I decided that I was going to do absolutely nothing during this holiday season apart from relaxing and spoiling myself as a form of self-care. I watched the following shows and movies in the last week: Knives Out, Get Out, The Ritual, HBO’s Succession (Season 1), Nocturnal Animals, What Men Want, and my all-time favourite movies, the Lord of the Rings trilogy (I love LOTR so much!). I also need to finish watching The Crown (Season 3) and Stranger Things (Season 3) and get started on The Witcher and You (Season 2).
I even read Sylvia Plath’s The Bell Jar in one day, which was a huge achievement for me since I only read non-fiction these days. And, as it is Boxing Day season, I also went shopping. As mentioned in my previous post, I gained quite a bit of weight in the last few months, so I decided to buy myself several pairs of pants instead of trying to lose the weight and desperately and unsuccessfully trying to get into my size 0 pants. It’s just not happening. I’m embracing my new body and will attempt to change my negative thinking patterns about weight gain.

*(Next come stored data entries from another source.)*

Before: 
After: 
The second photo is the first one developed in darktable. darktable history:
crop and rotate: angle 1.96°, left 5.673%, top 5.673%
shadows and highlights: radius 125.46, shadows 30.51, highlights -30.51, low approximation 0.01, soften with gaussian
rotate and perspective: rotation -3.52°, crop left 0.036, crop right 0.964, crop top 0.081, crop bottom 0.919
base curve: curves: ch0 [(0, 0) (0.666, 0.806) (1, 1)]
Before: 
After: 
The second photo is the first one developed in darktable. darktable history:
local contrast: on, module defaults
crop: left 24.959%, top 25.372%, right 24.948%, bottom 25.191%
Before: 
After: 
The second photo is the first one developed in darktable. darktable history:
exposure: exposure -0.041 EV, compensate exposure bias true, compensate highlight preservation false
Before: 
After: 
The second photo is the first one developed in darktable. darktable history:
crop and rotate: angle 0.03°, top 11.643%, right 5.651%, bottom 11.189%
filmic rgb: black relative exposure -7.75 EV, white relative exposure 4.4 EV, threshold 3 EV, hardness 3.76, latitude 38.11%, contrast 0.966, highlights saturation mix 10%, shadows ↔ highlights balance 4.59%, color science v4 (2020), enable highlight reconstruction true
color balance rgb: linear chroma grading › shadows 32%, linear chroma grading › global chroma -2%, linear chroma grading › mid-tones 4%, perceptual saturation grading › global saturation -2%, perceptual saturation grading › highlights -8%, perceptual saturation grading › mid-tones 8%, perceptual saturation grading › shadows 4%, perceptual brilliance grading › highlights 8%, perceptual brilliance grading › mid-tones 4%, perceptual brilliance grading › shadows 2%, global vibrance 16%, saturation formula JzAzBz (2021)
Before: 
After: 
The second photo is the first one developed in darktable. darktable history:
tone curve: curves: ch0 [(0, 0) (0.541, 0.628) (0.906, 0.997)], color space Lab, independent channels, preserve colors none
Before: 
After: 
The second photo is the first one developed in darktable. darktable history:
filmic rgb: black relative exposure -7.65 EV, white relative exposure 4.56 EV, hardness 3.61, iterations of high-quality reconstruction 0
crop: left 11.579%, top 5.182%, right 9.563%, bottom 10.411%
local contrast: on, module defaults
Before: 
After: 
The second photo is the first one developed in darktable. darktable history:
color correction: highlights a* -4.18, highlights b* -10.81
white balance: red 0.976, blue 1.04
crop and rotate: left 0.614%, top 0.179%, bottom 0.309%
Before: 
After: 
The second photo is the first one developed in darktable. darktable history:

It’s been a week since my break started, and I must admit that I kind of feel guilty? I’m not used to relaxing so much. I always feel the need to hustle and accomplish something. If I’m not doing something productive, anxiety and guilt kick in. As I pondered on this, a scene from the book-turned-movie, Eat Pray Love, came to mind.
Like Liz (Elizabeth Gilbert) in the movie, I don’t quite know how to unwind for long periods of time. I know how to relax on weekends, but if I don’t do anything productive for more than a couple of days, the guilt settles in. I feel as though I should be doing something and that I don’t deserve to rest because I haven’t earned it. I feel useless. Maybe it’s a personality trait; maybe it’s a cultural trait? I’m not sure, but as far as I know, I’ve always been like this. I just don’t know how to relax without feeling guilty.
However, I don’t believe my inability to relax is entirely negative, as it’s propelled me to various forms of success in school and at work. For the most part, being driven and ambitious are aspects of myself in which I take pride. I guess I’m just worried I might die from a heart attack someday, as most Type A personalities often do. I say this jokingly of course, but search up “Type A personality heart attack” on Google; it’s a real thing!
What is too much work and too much play for you? One of my goals in the coming year is to figure out the balance between the two in my own life. I’d like to embrace the idea of Dolce Far Niente, but never to the point of feeling guilty.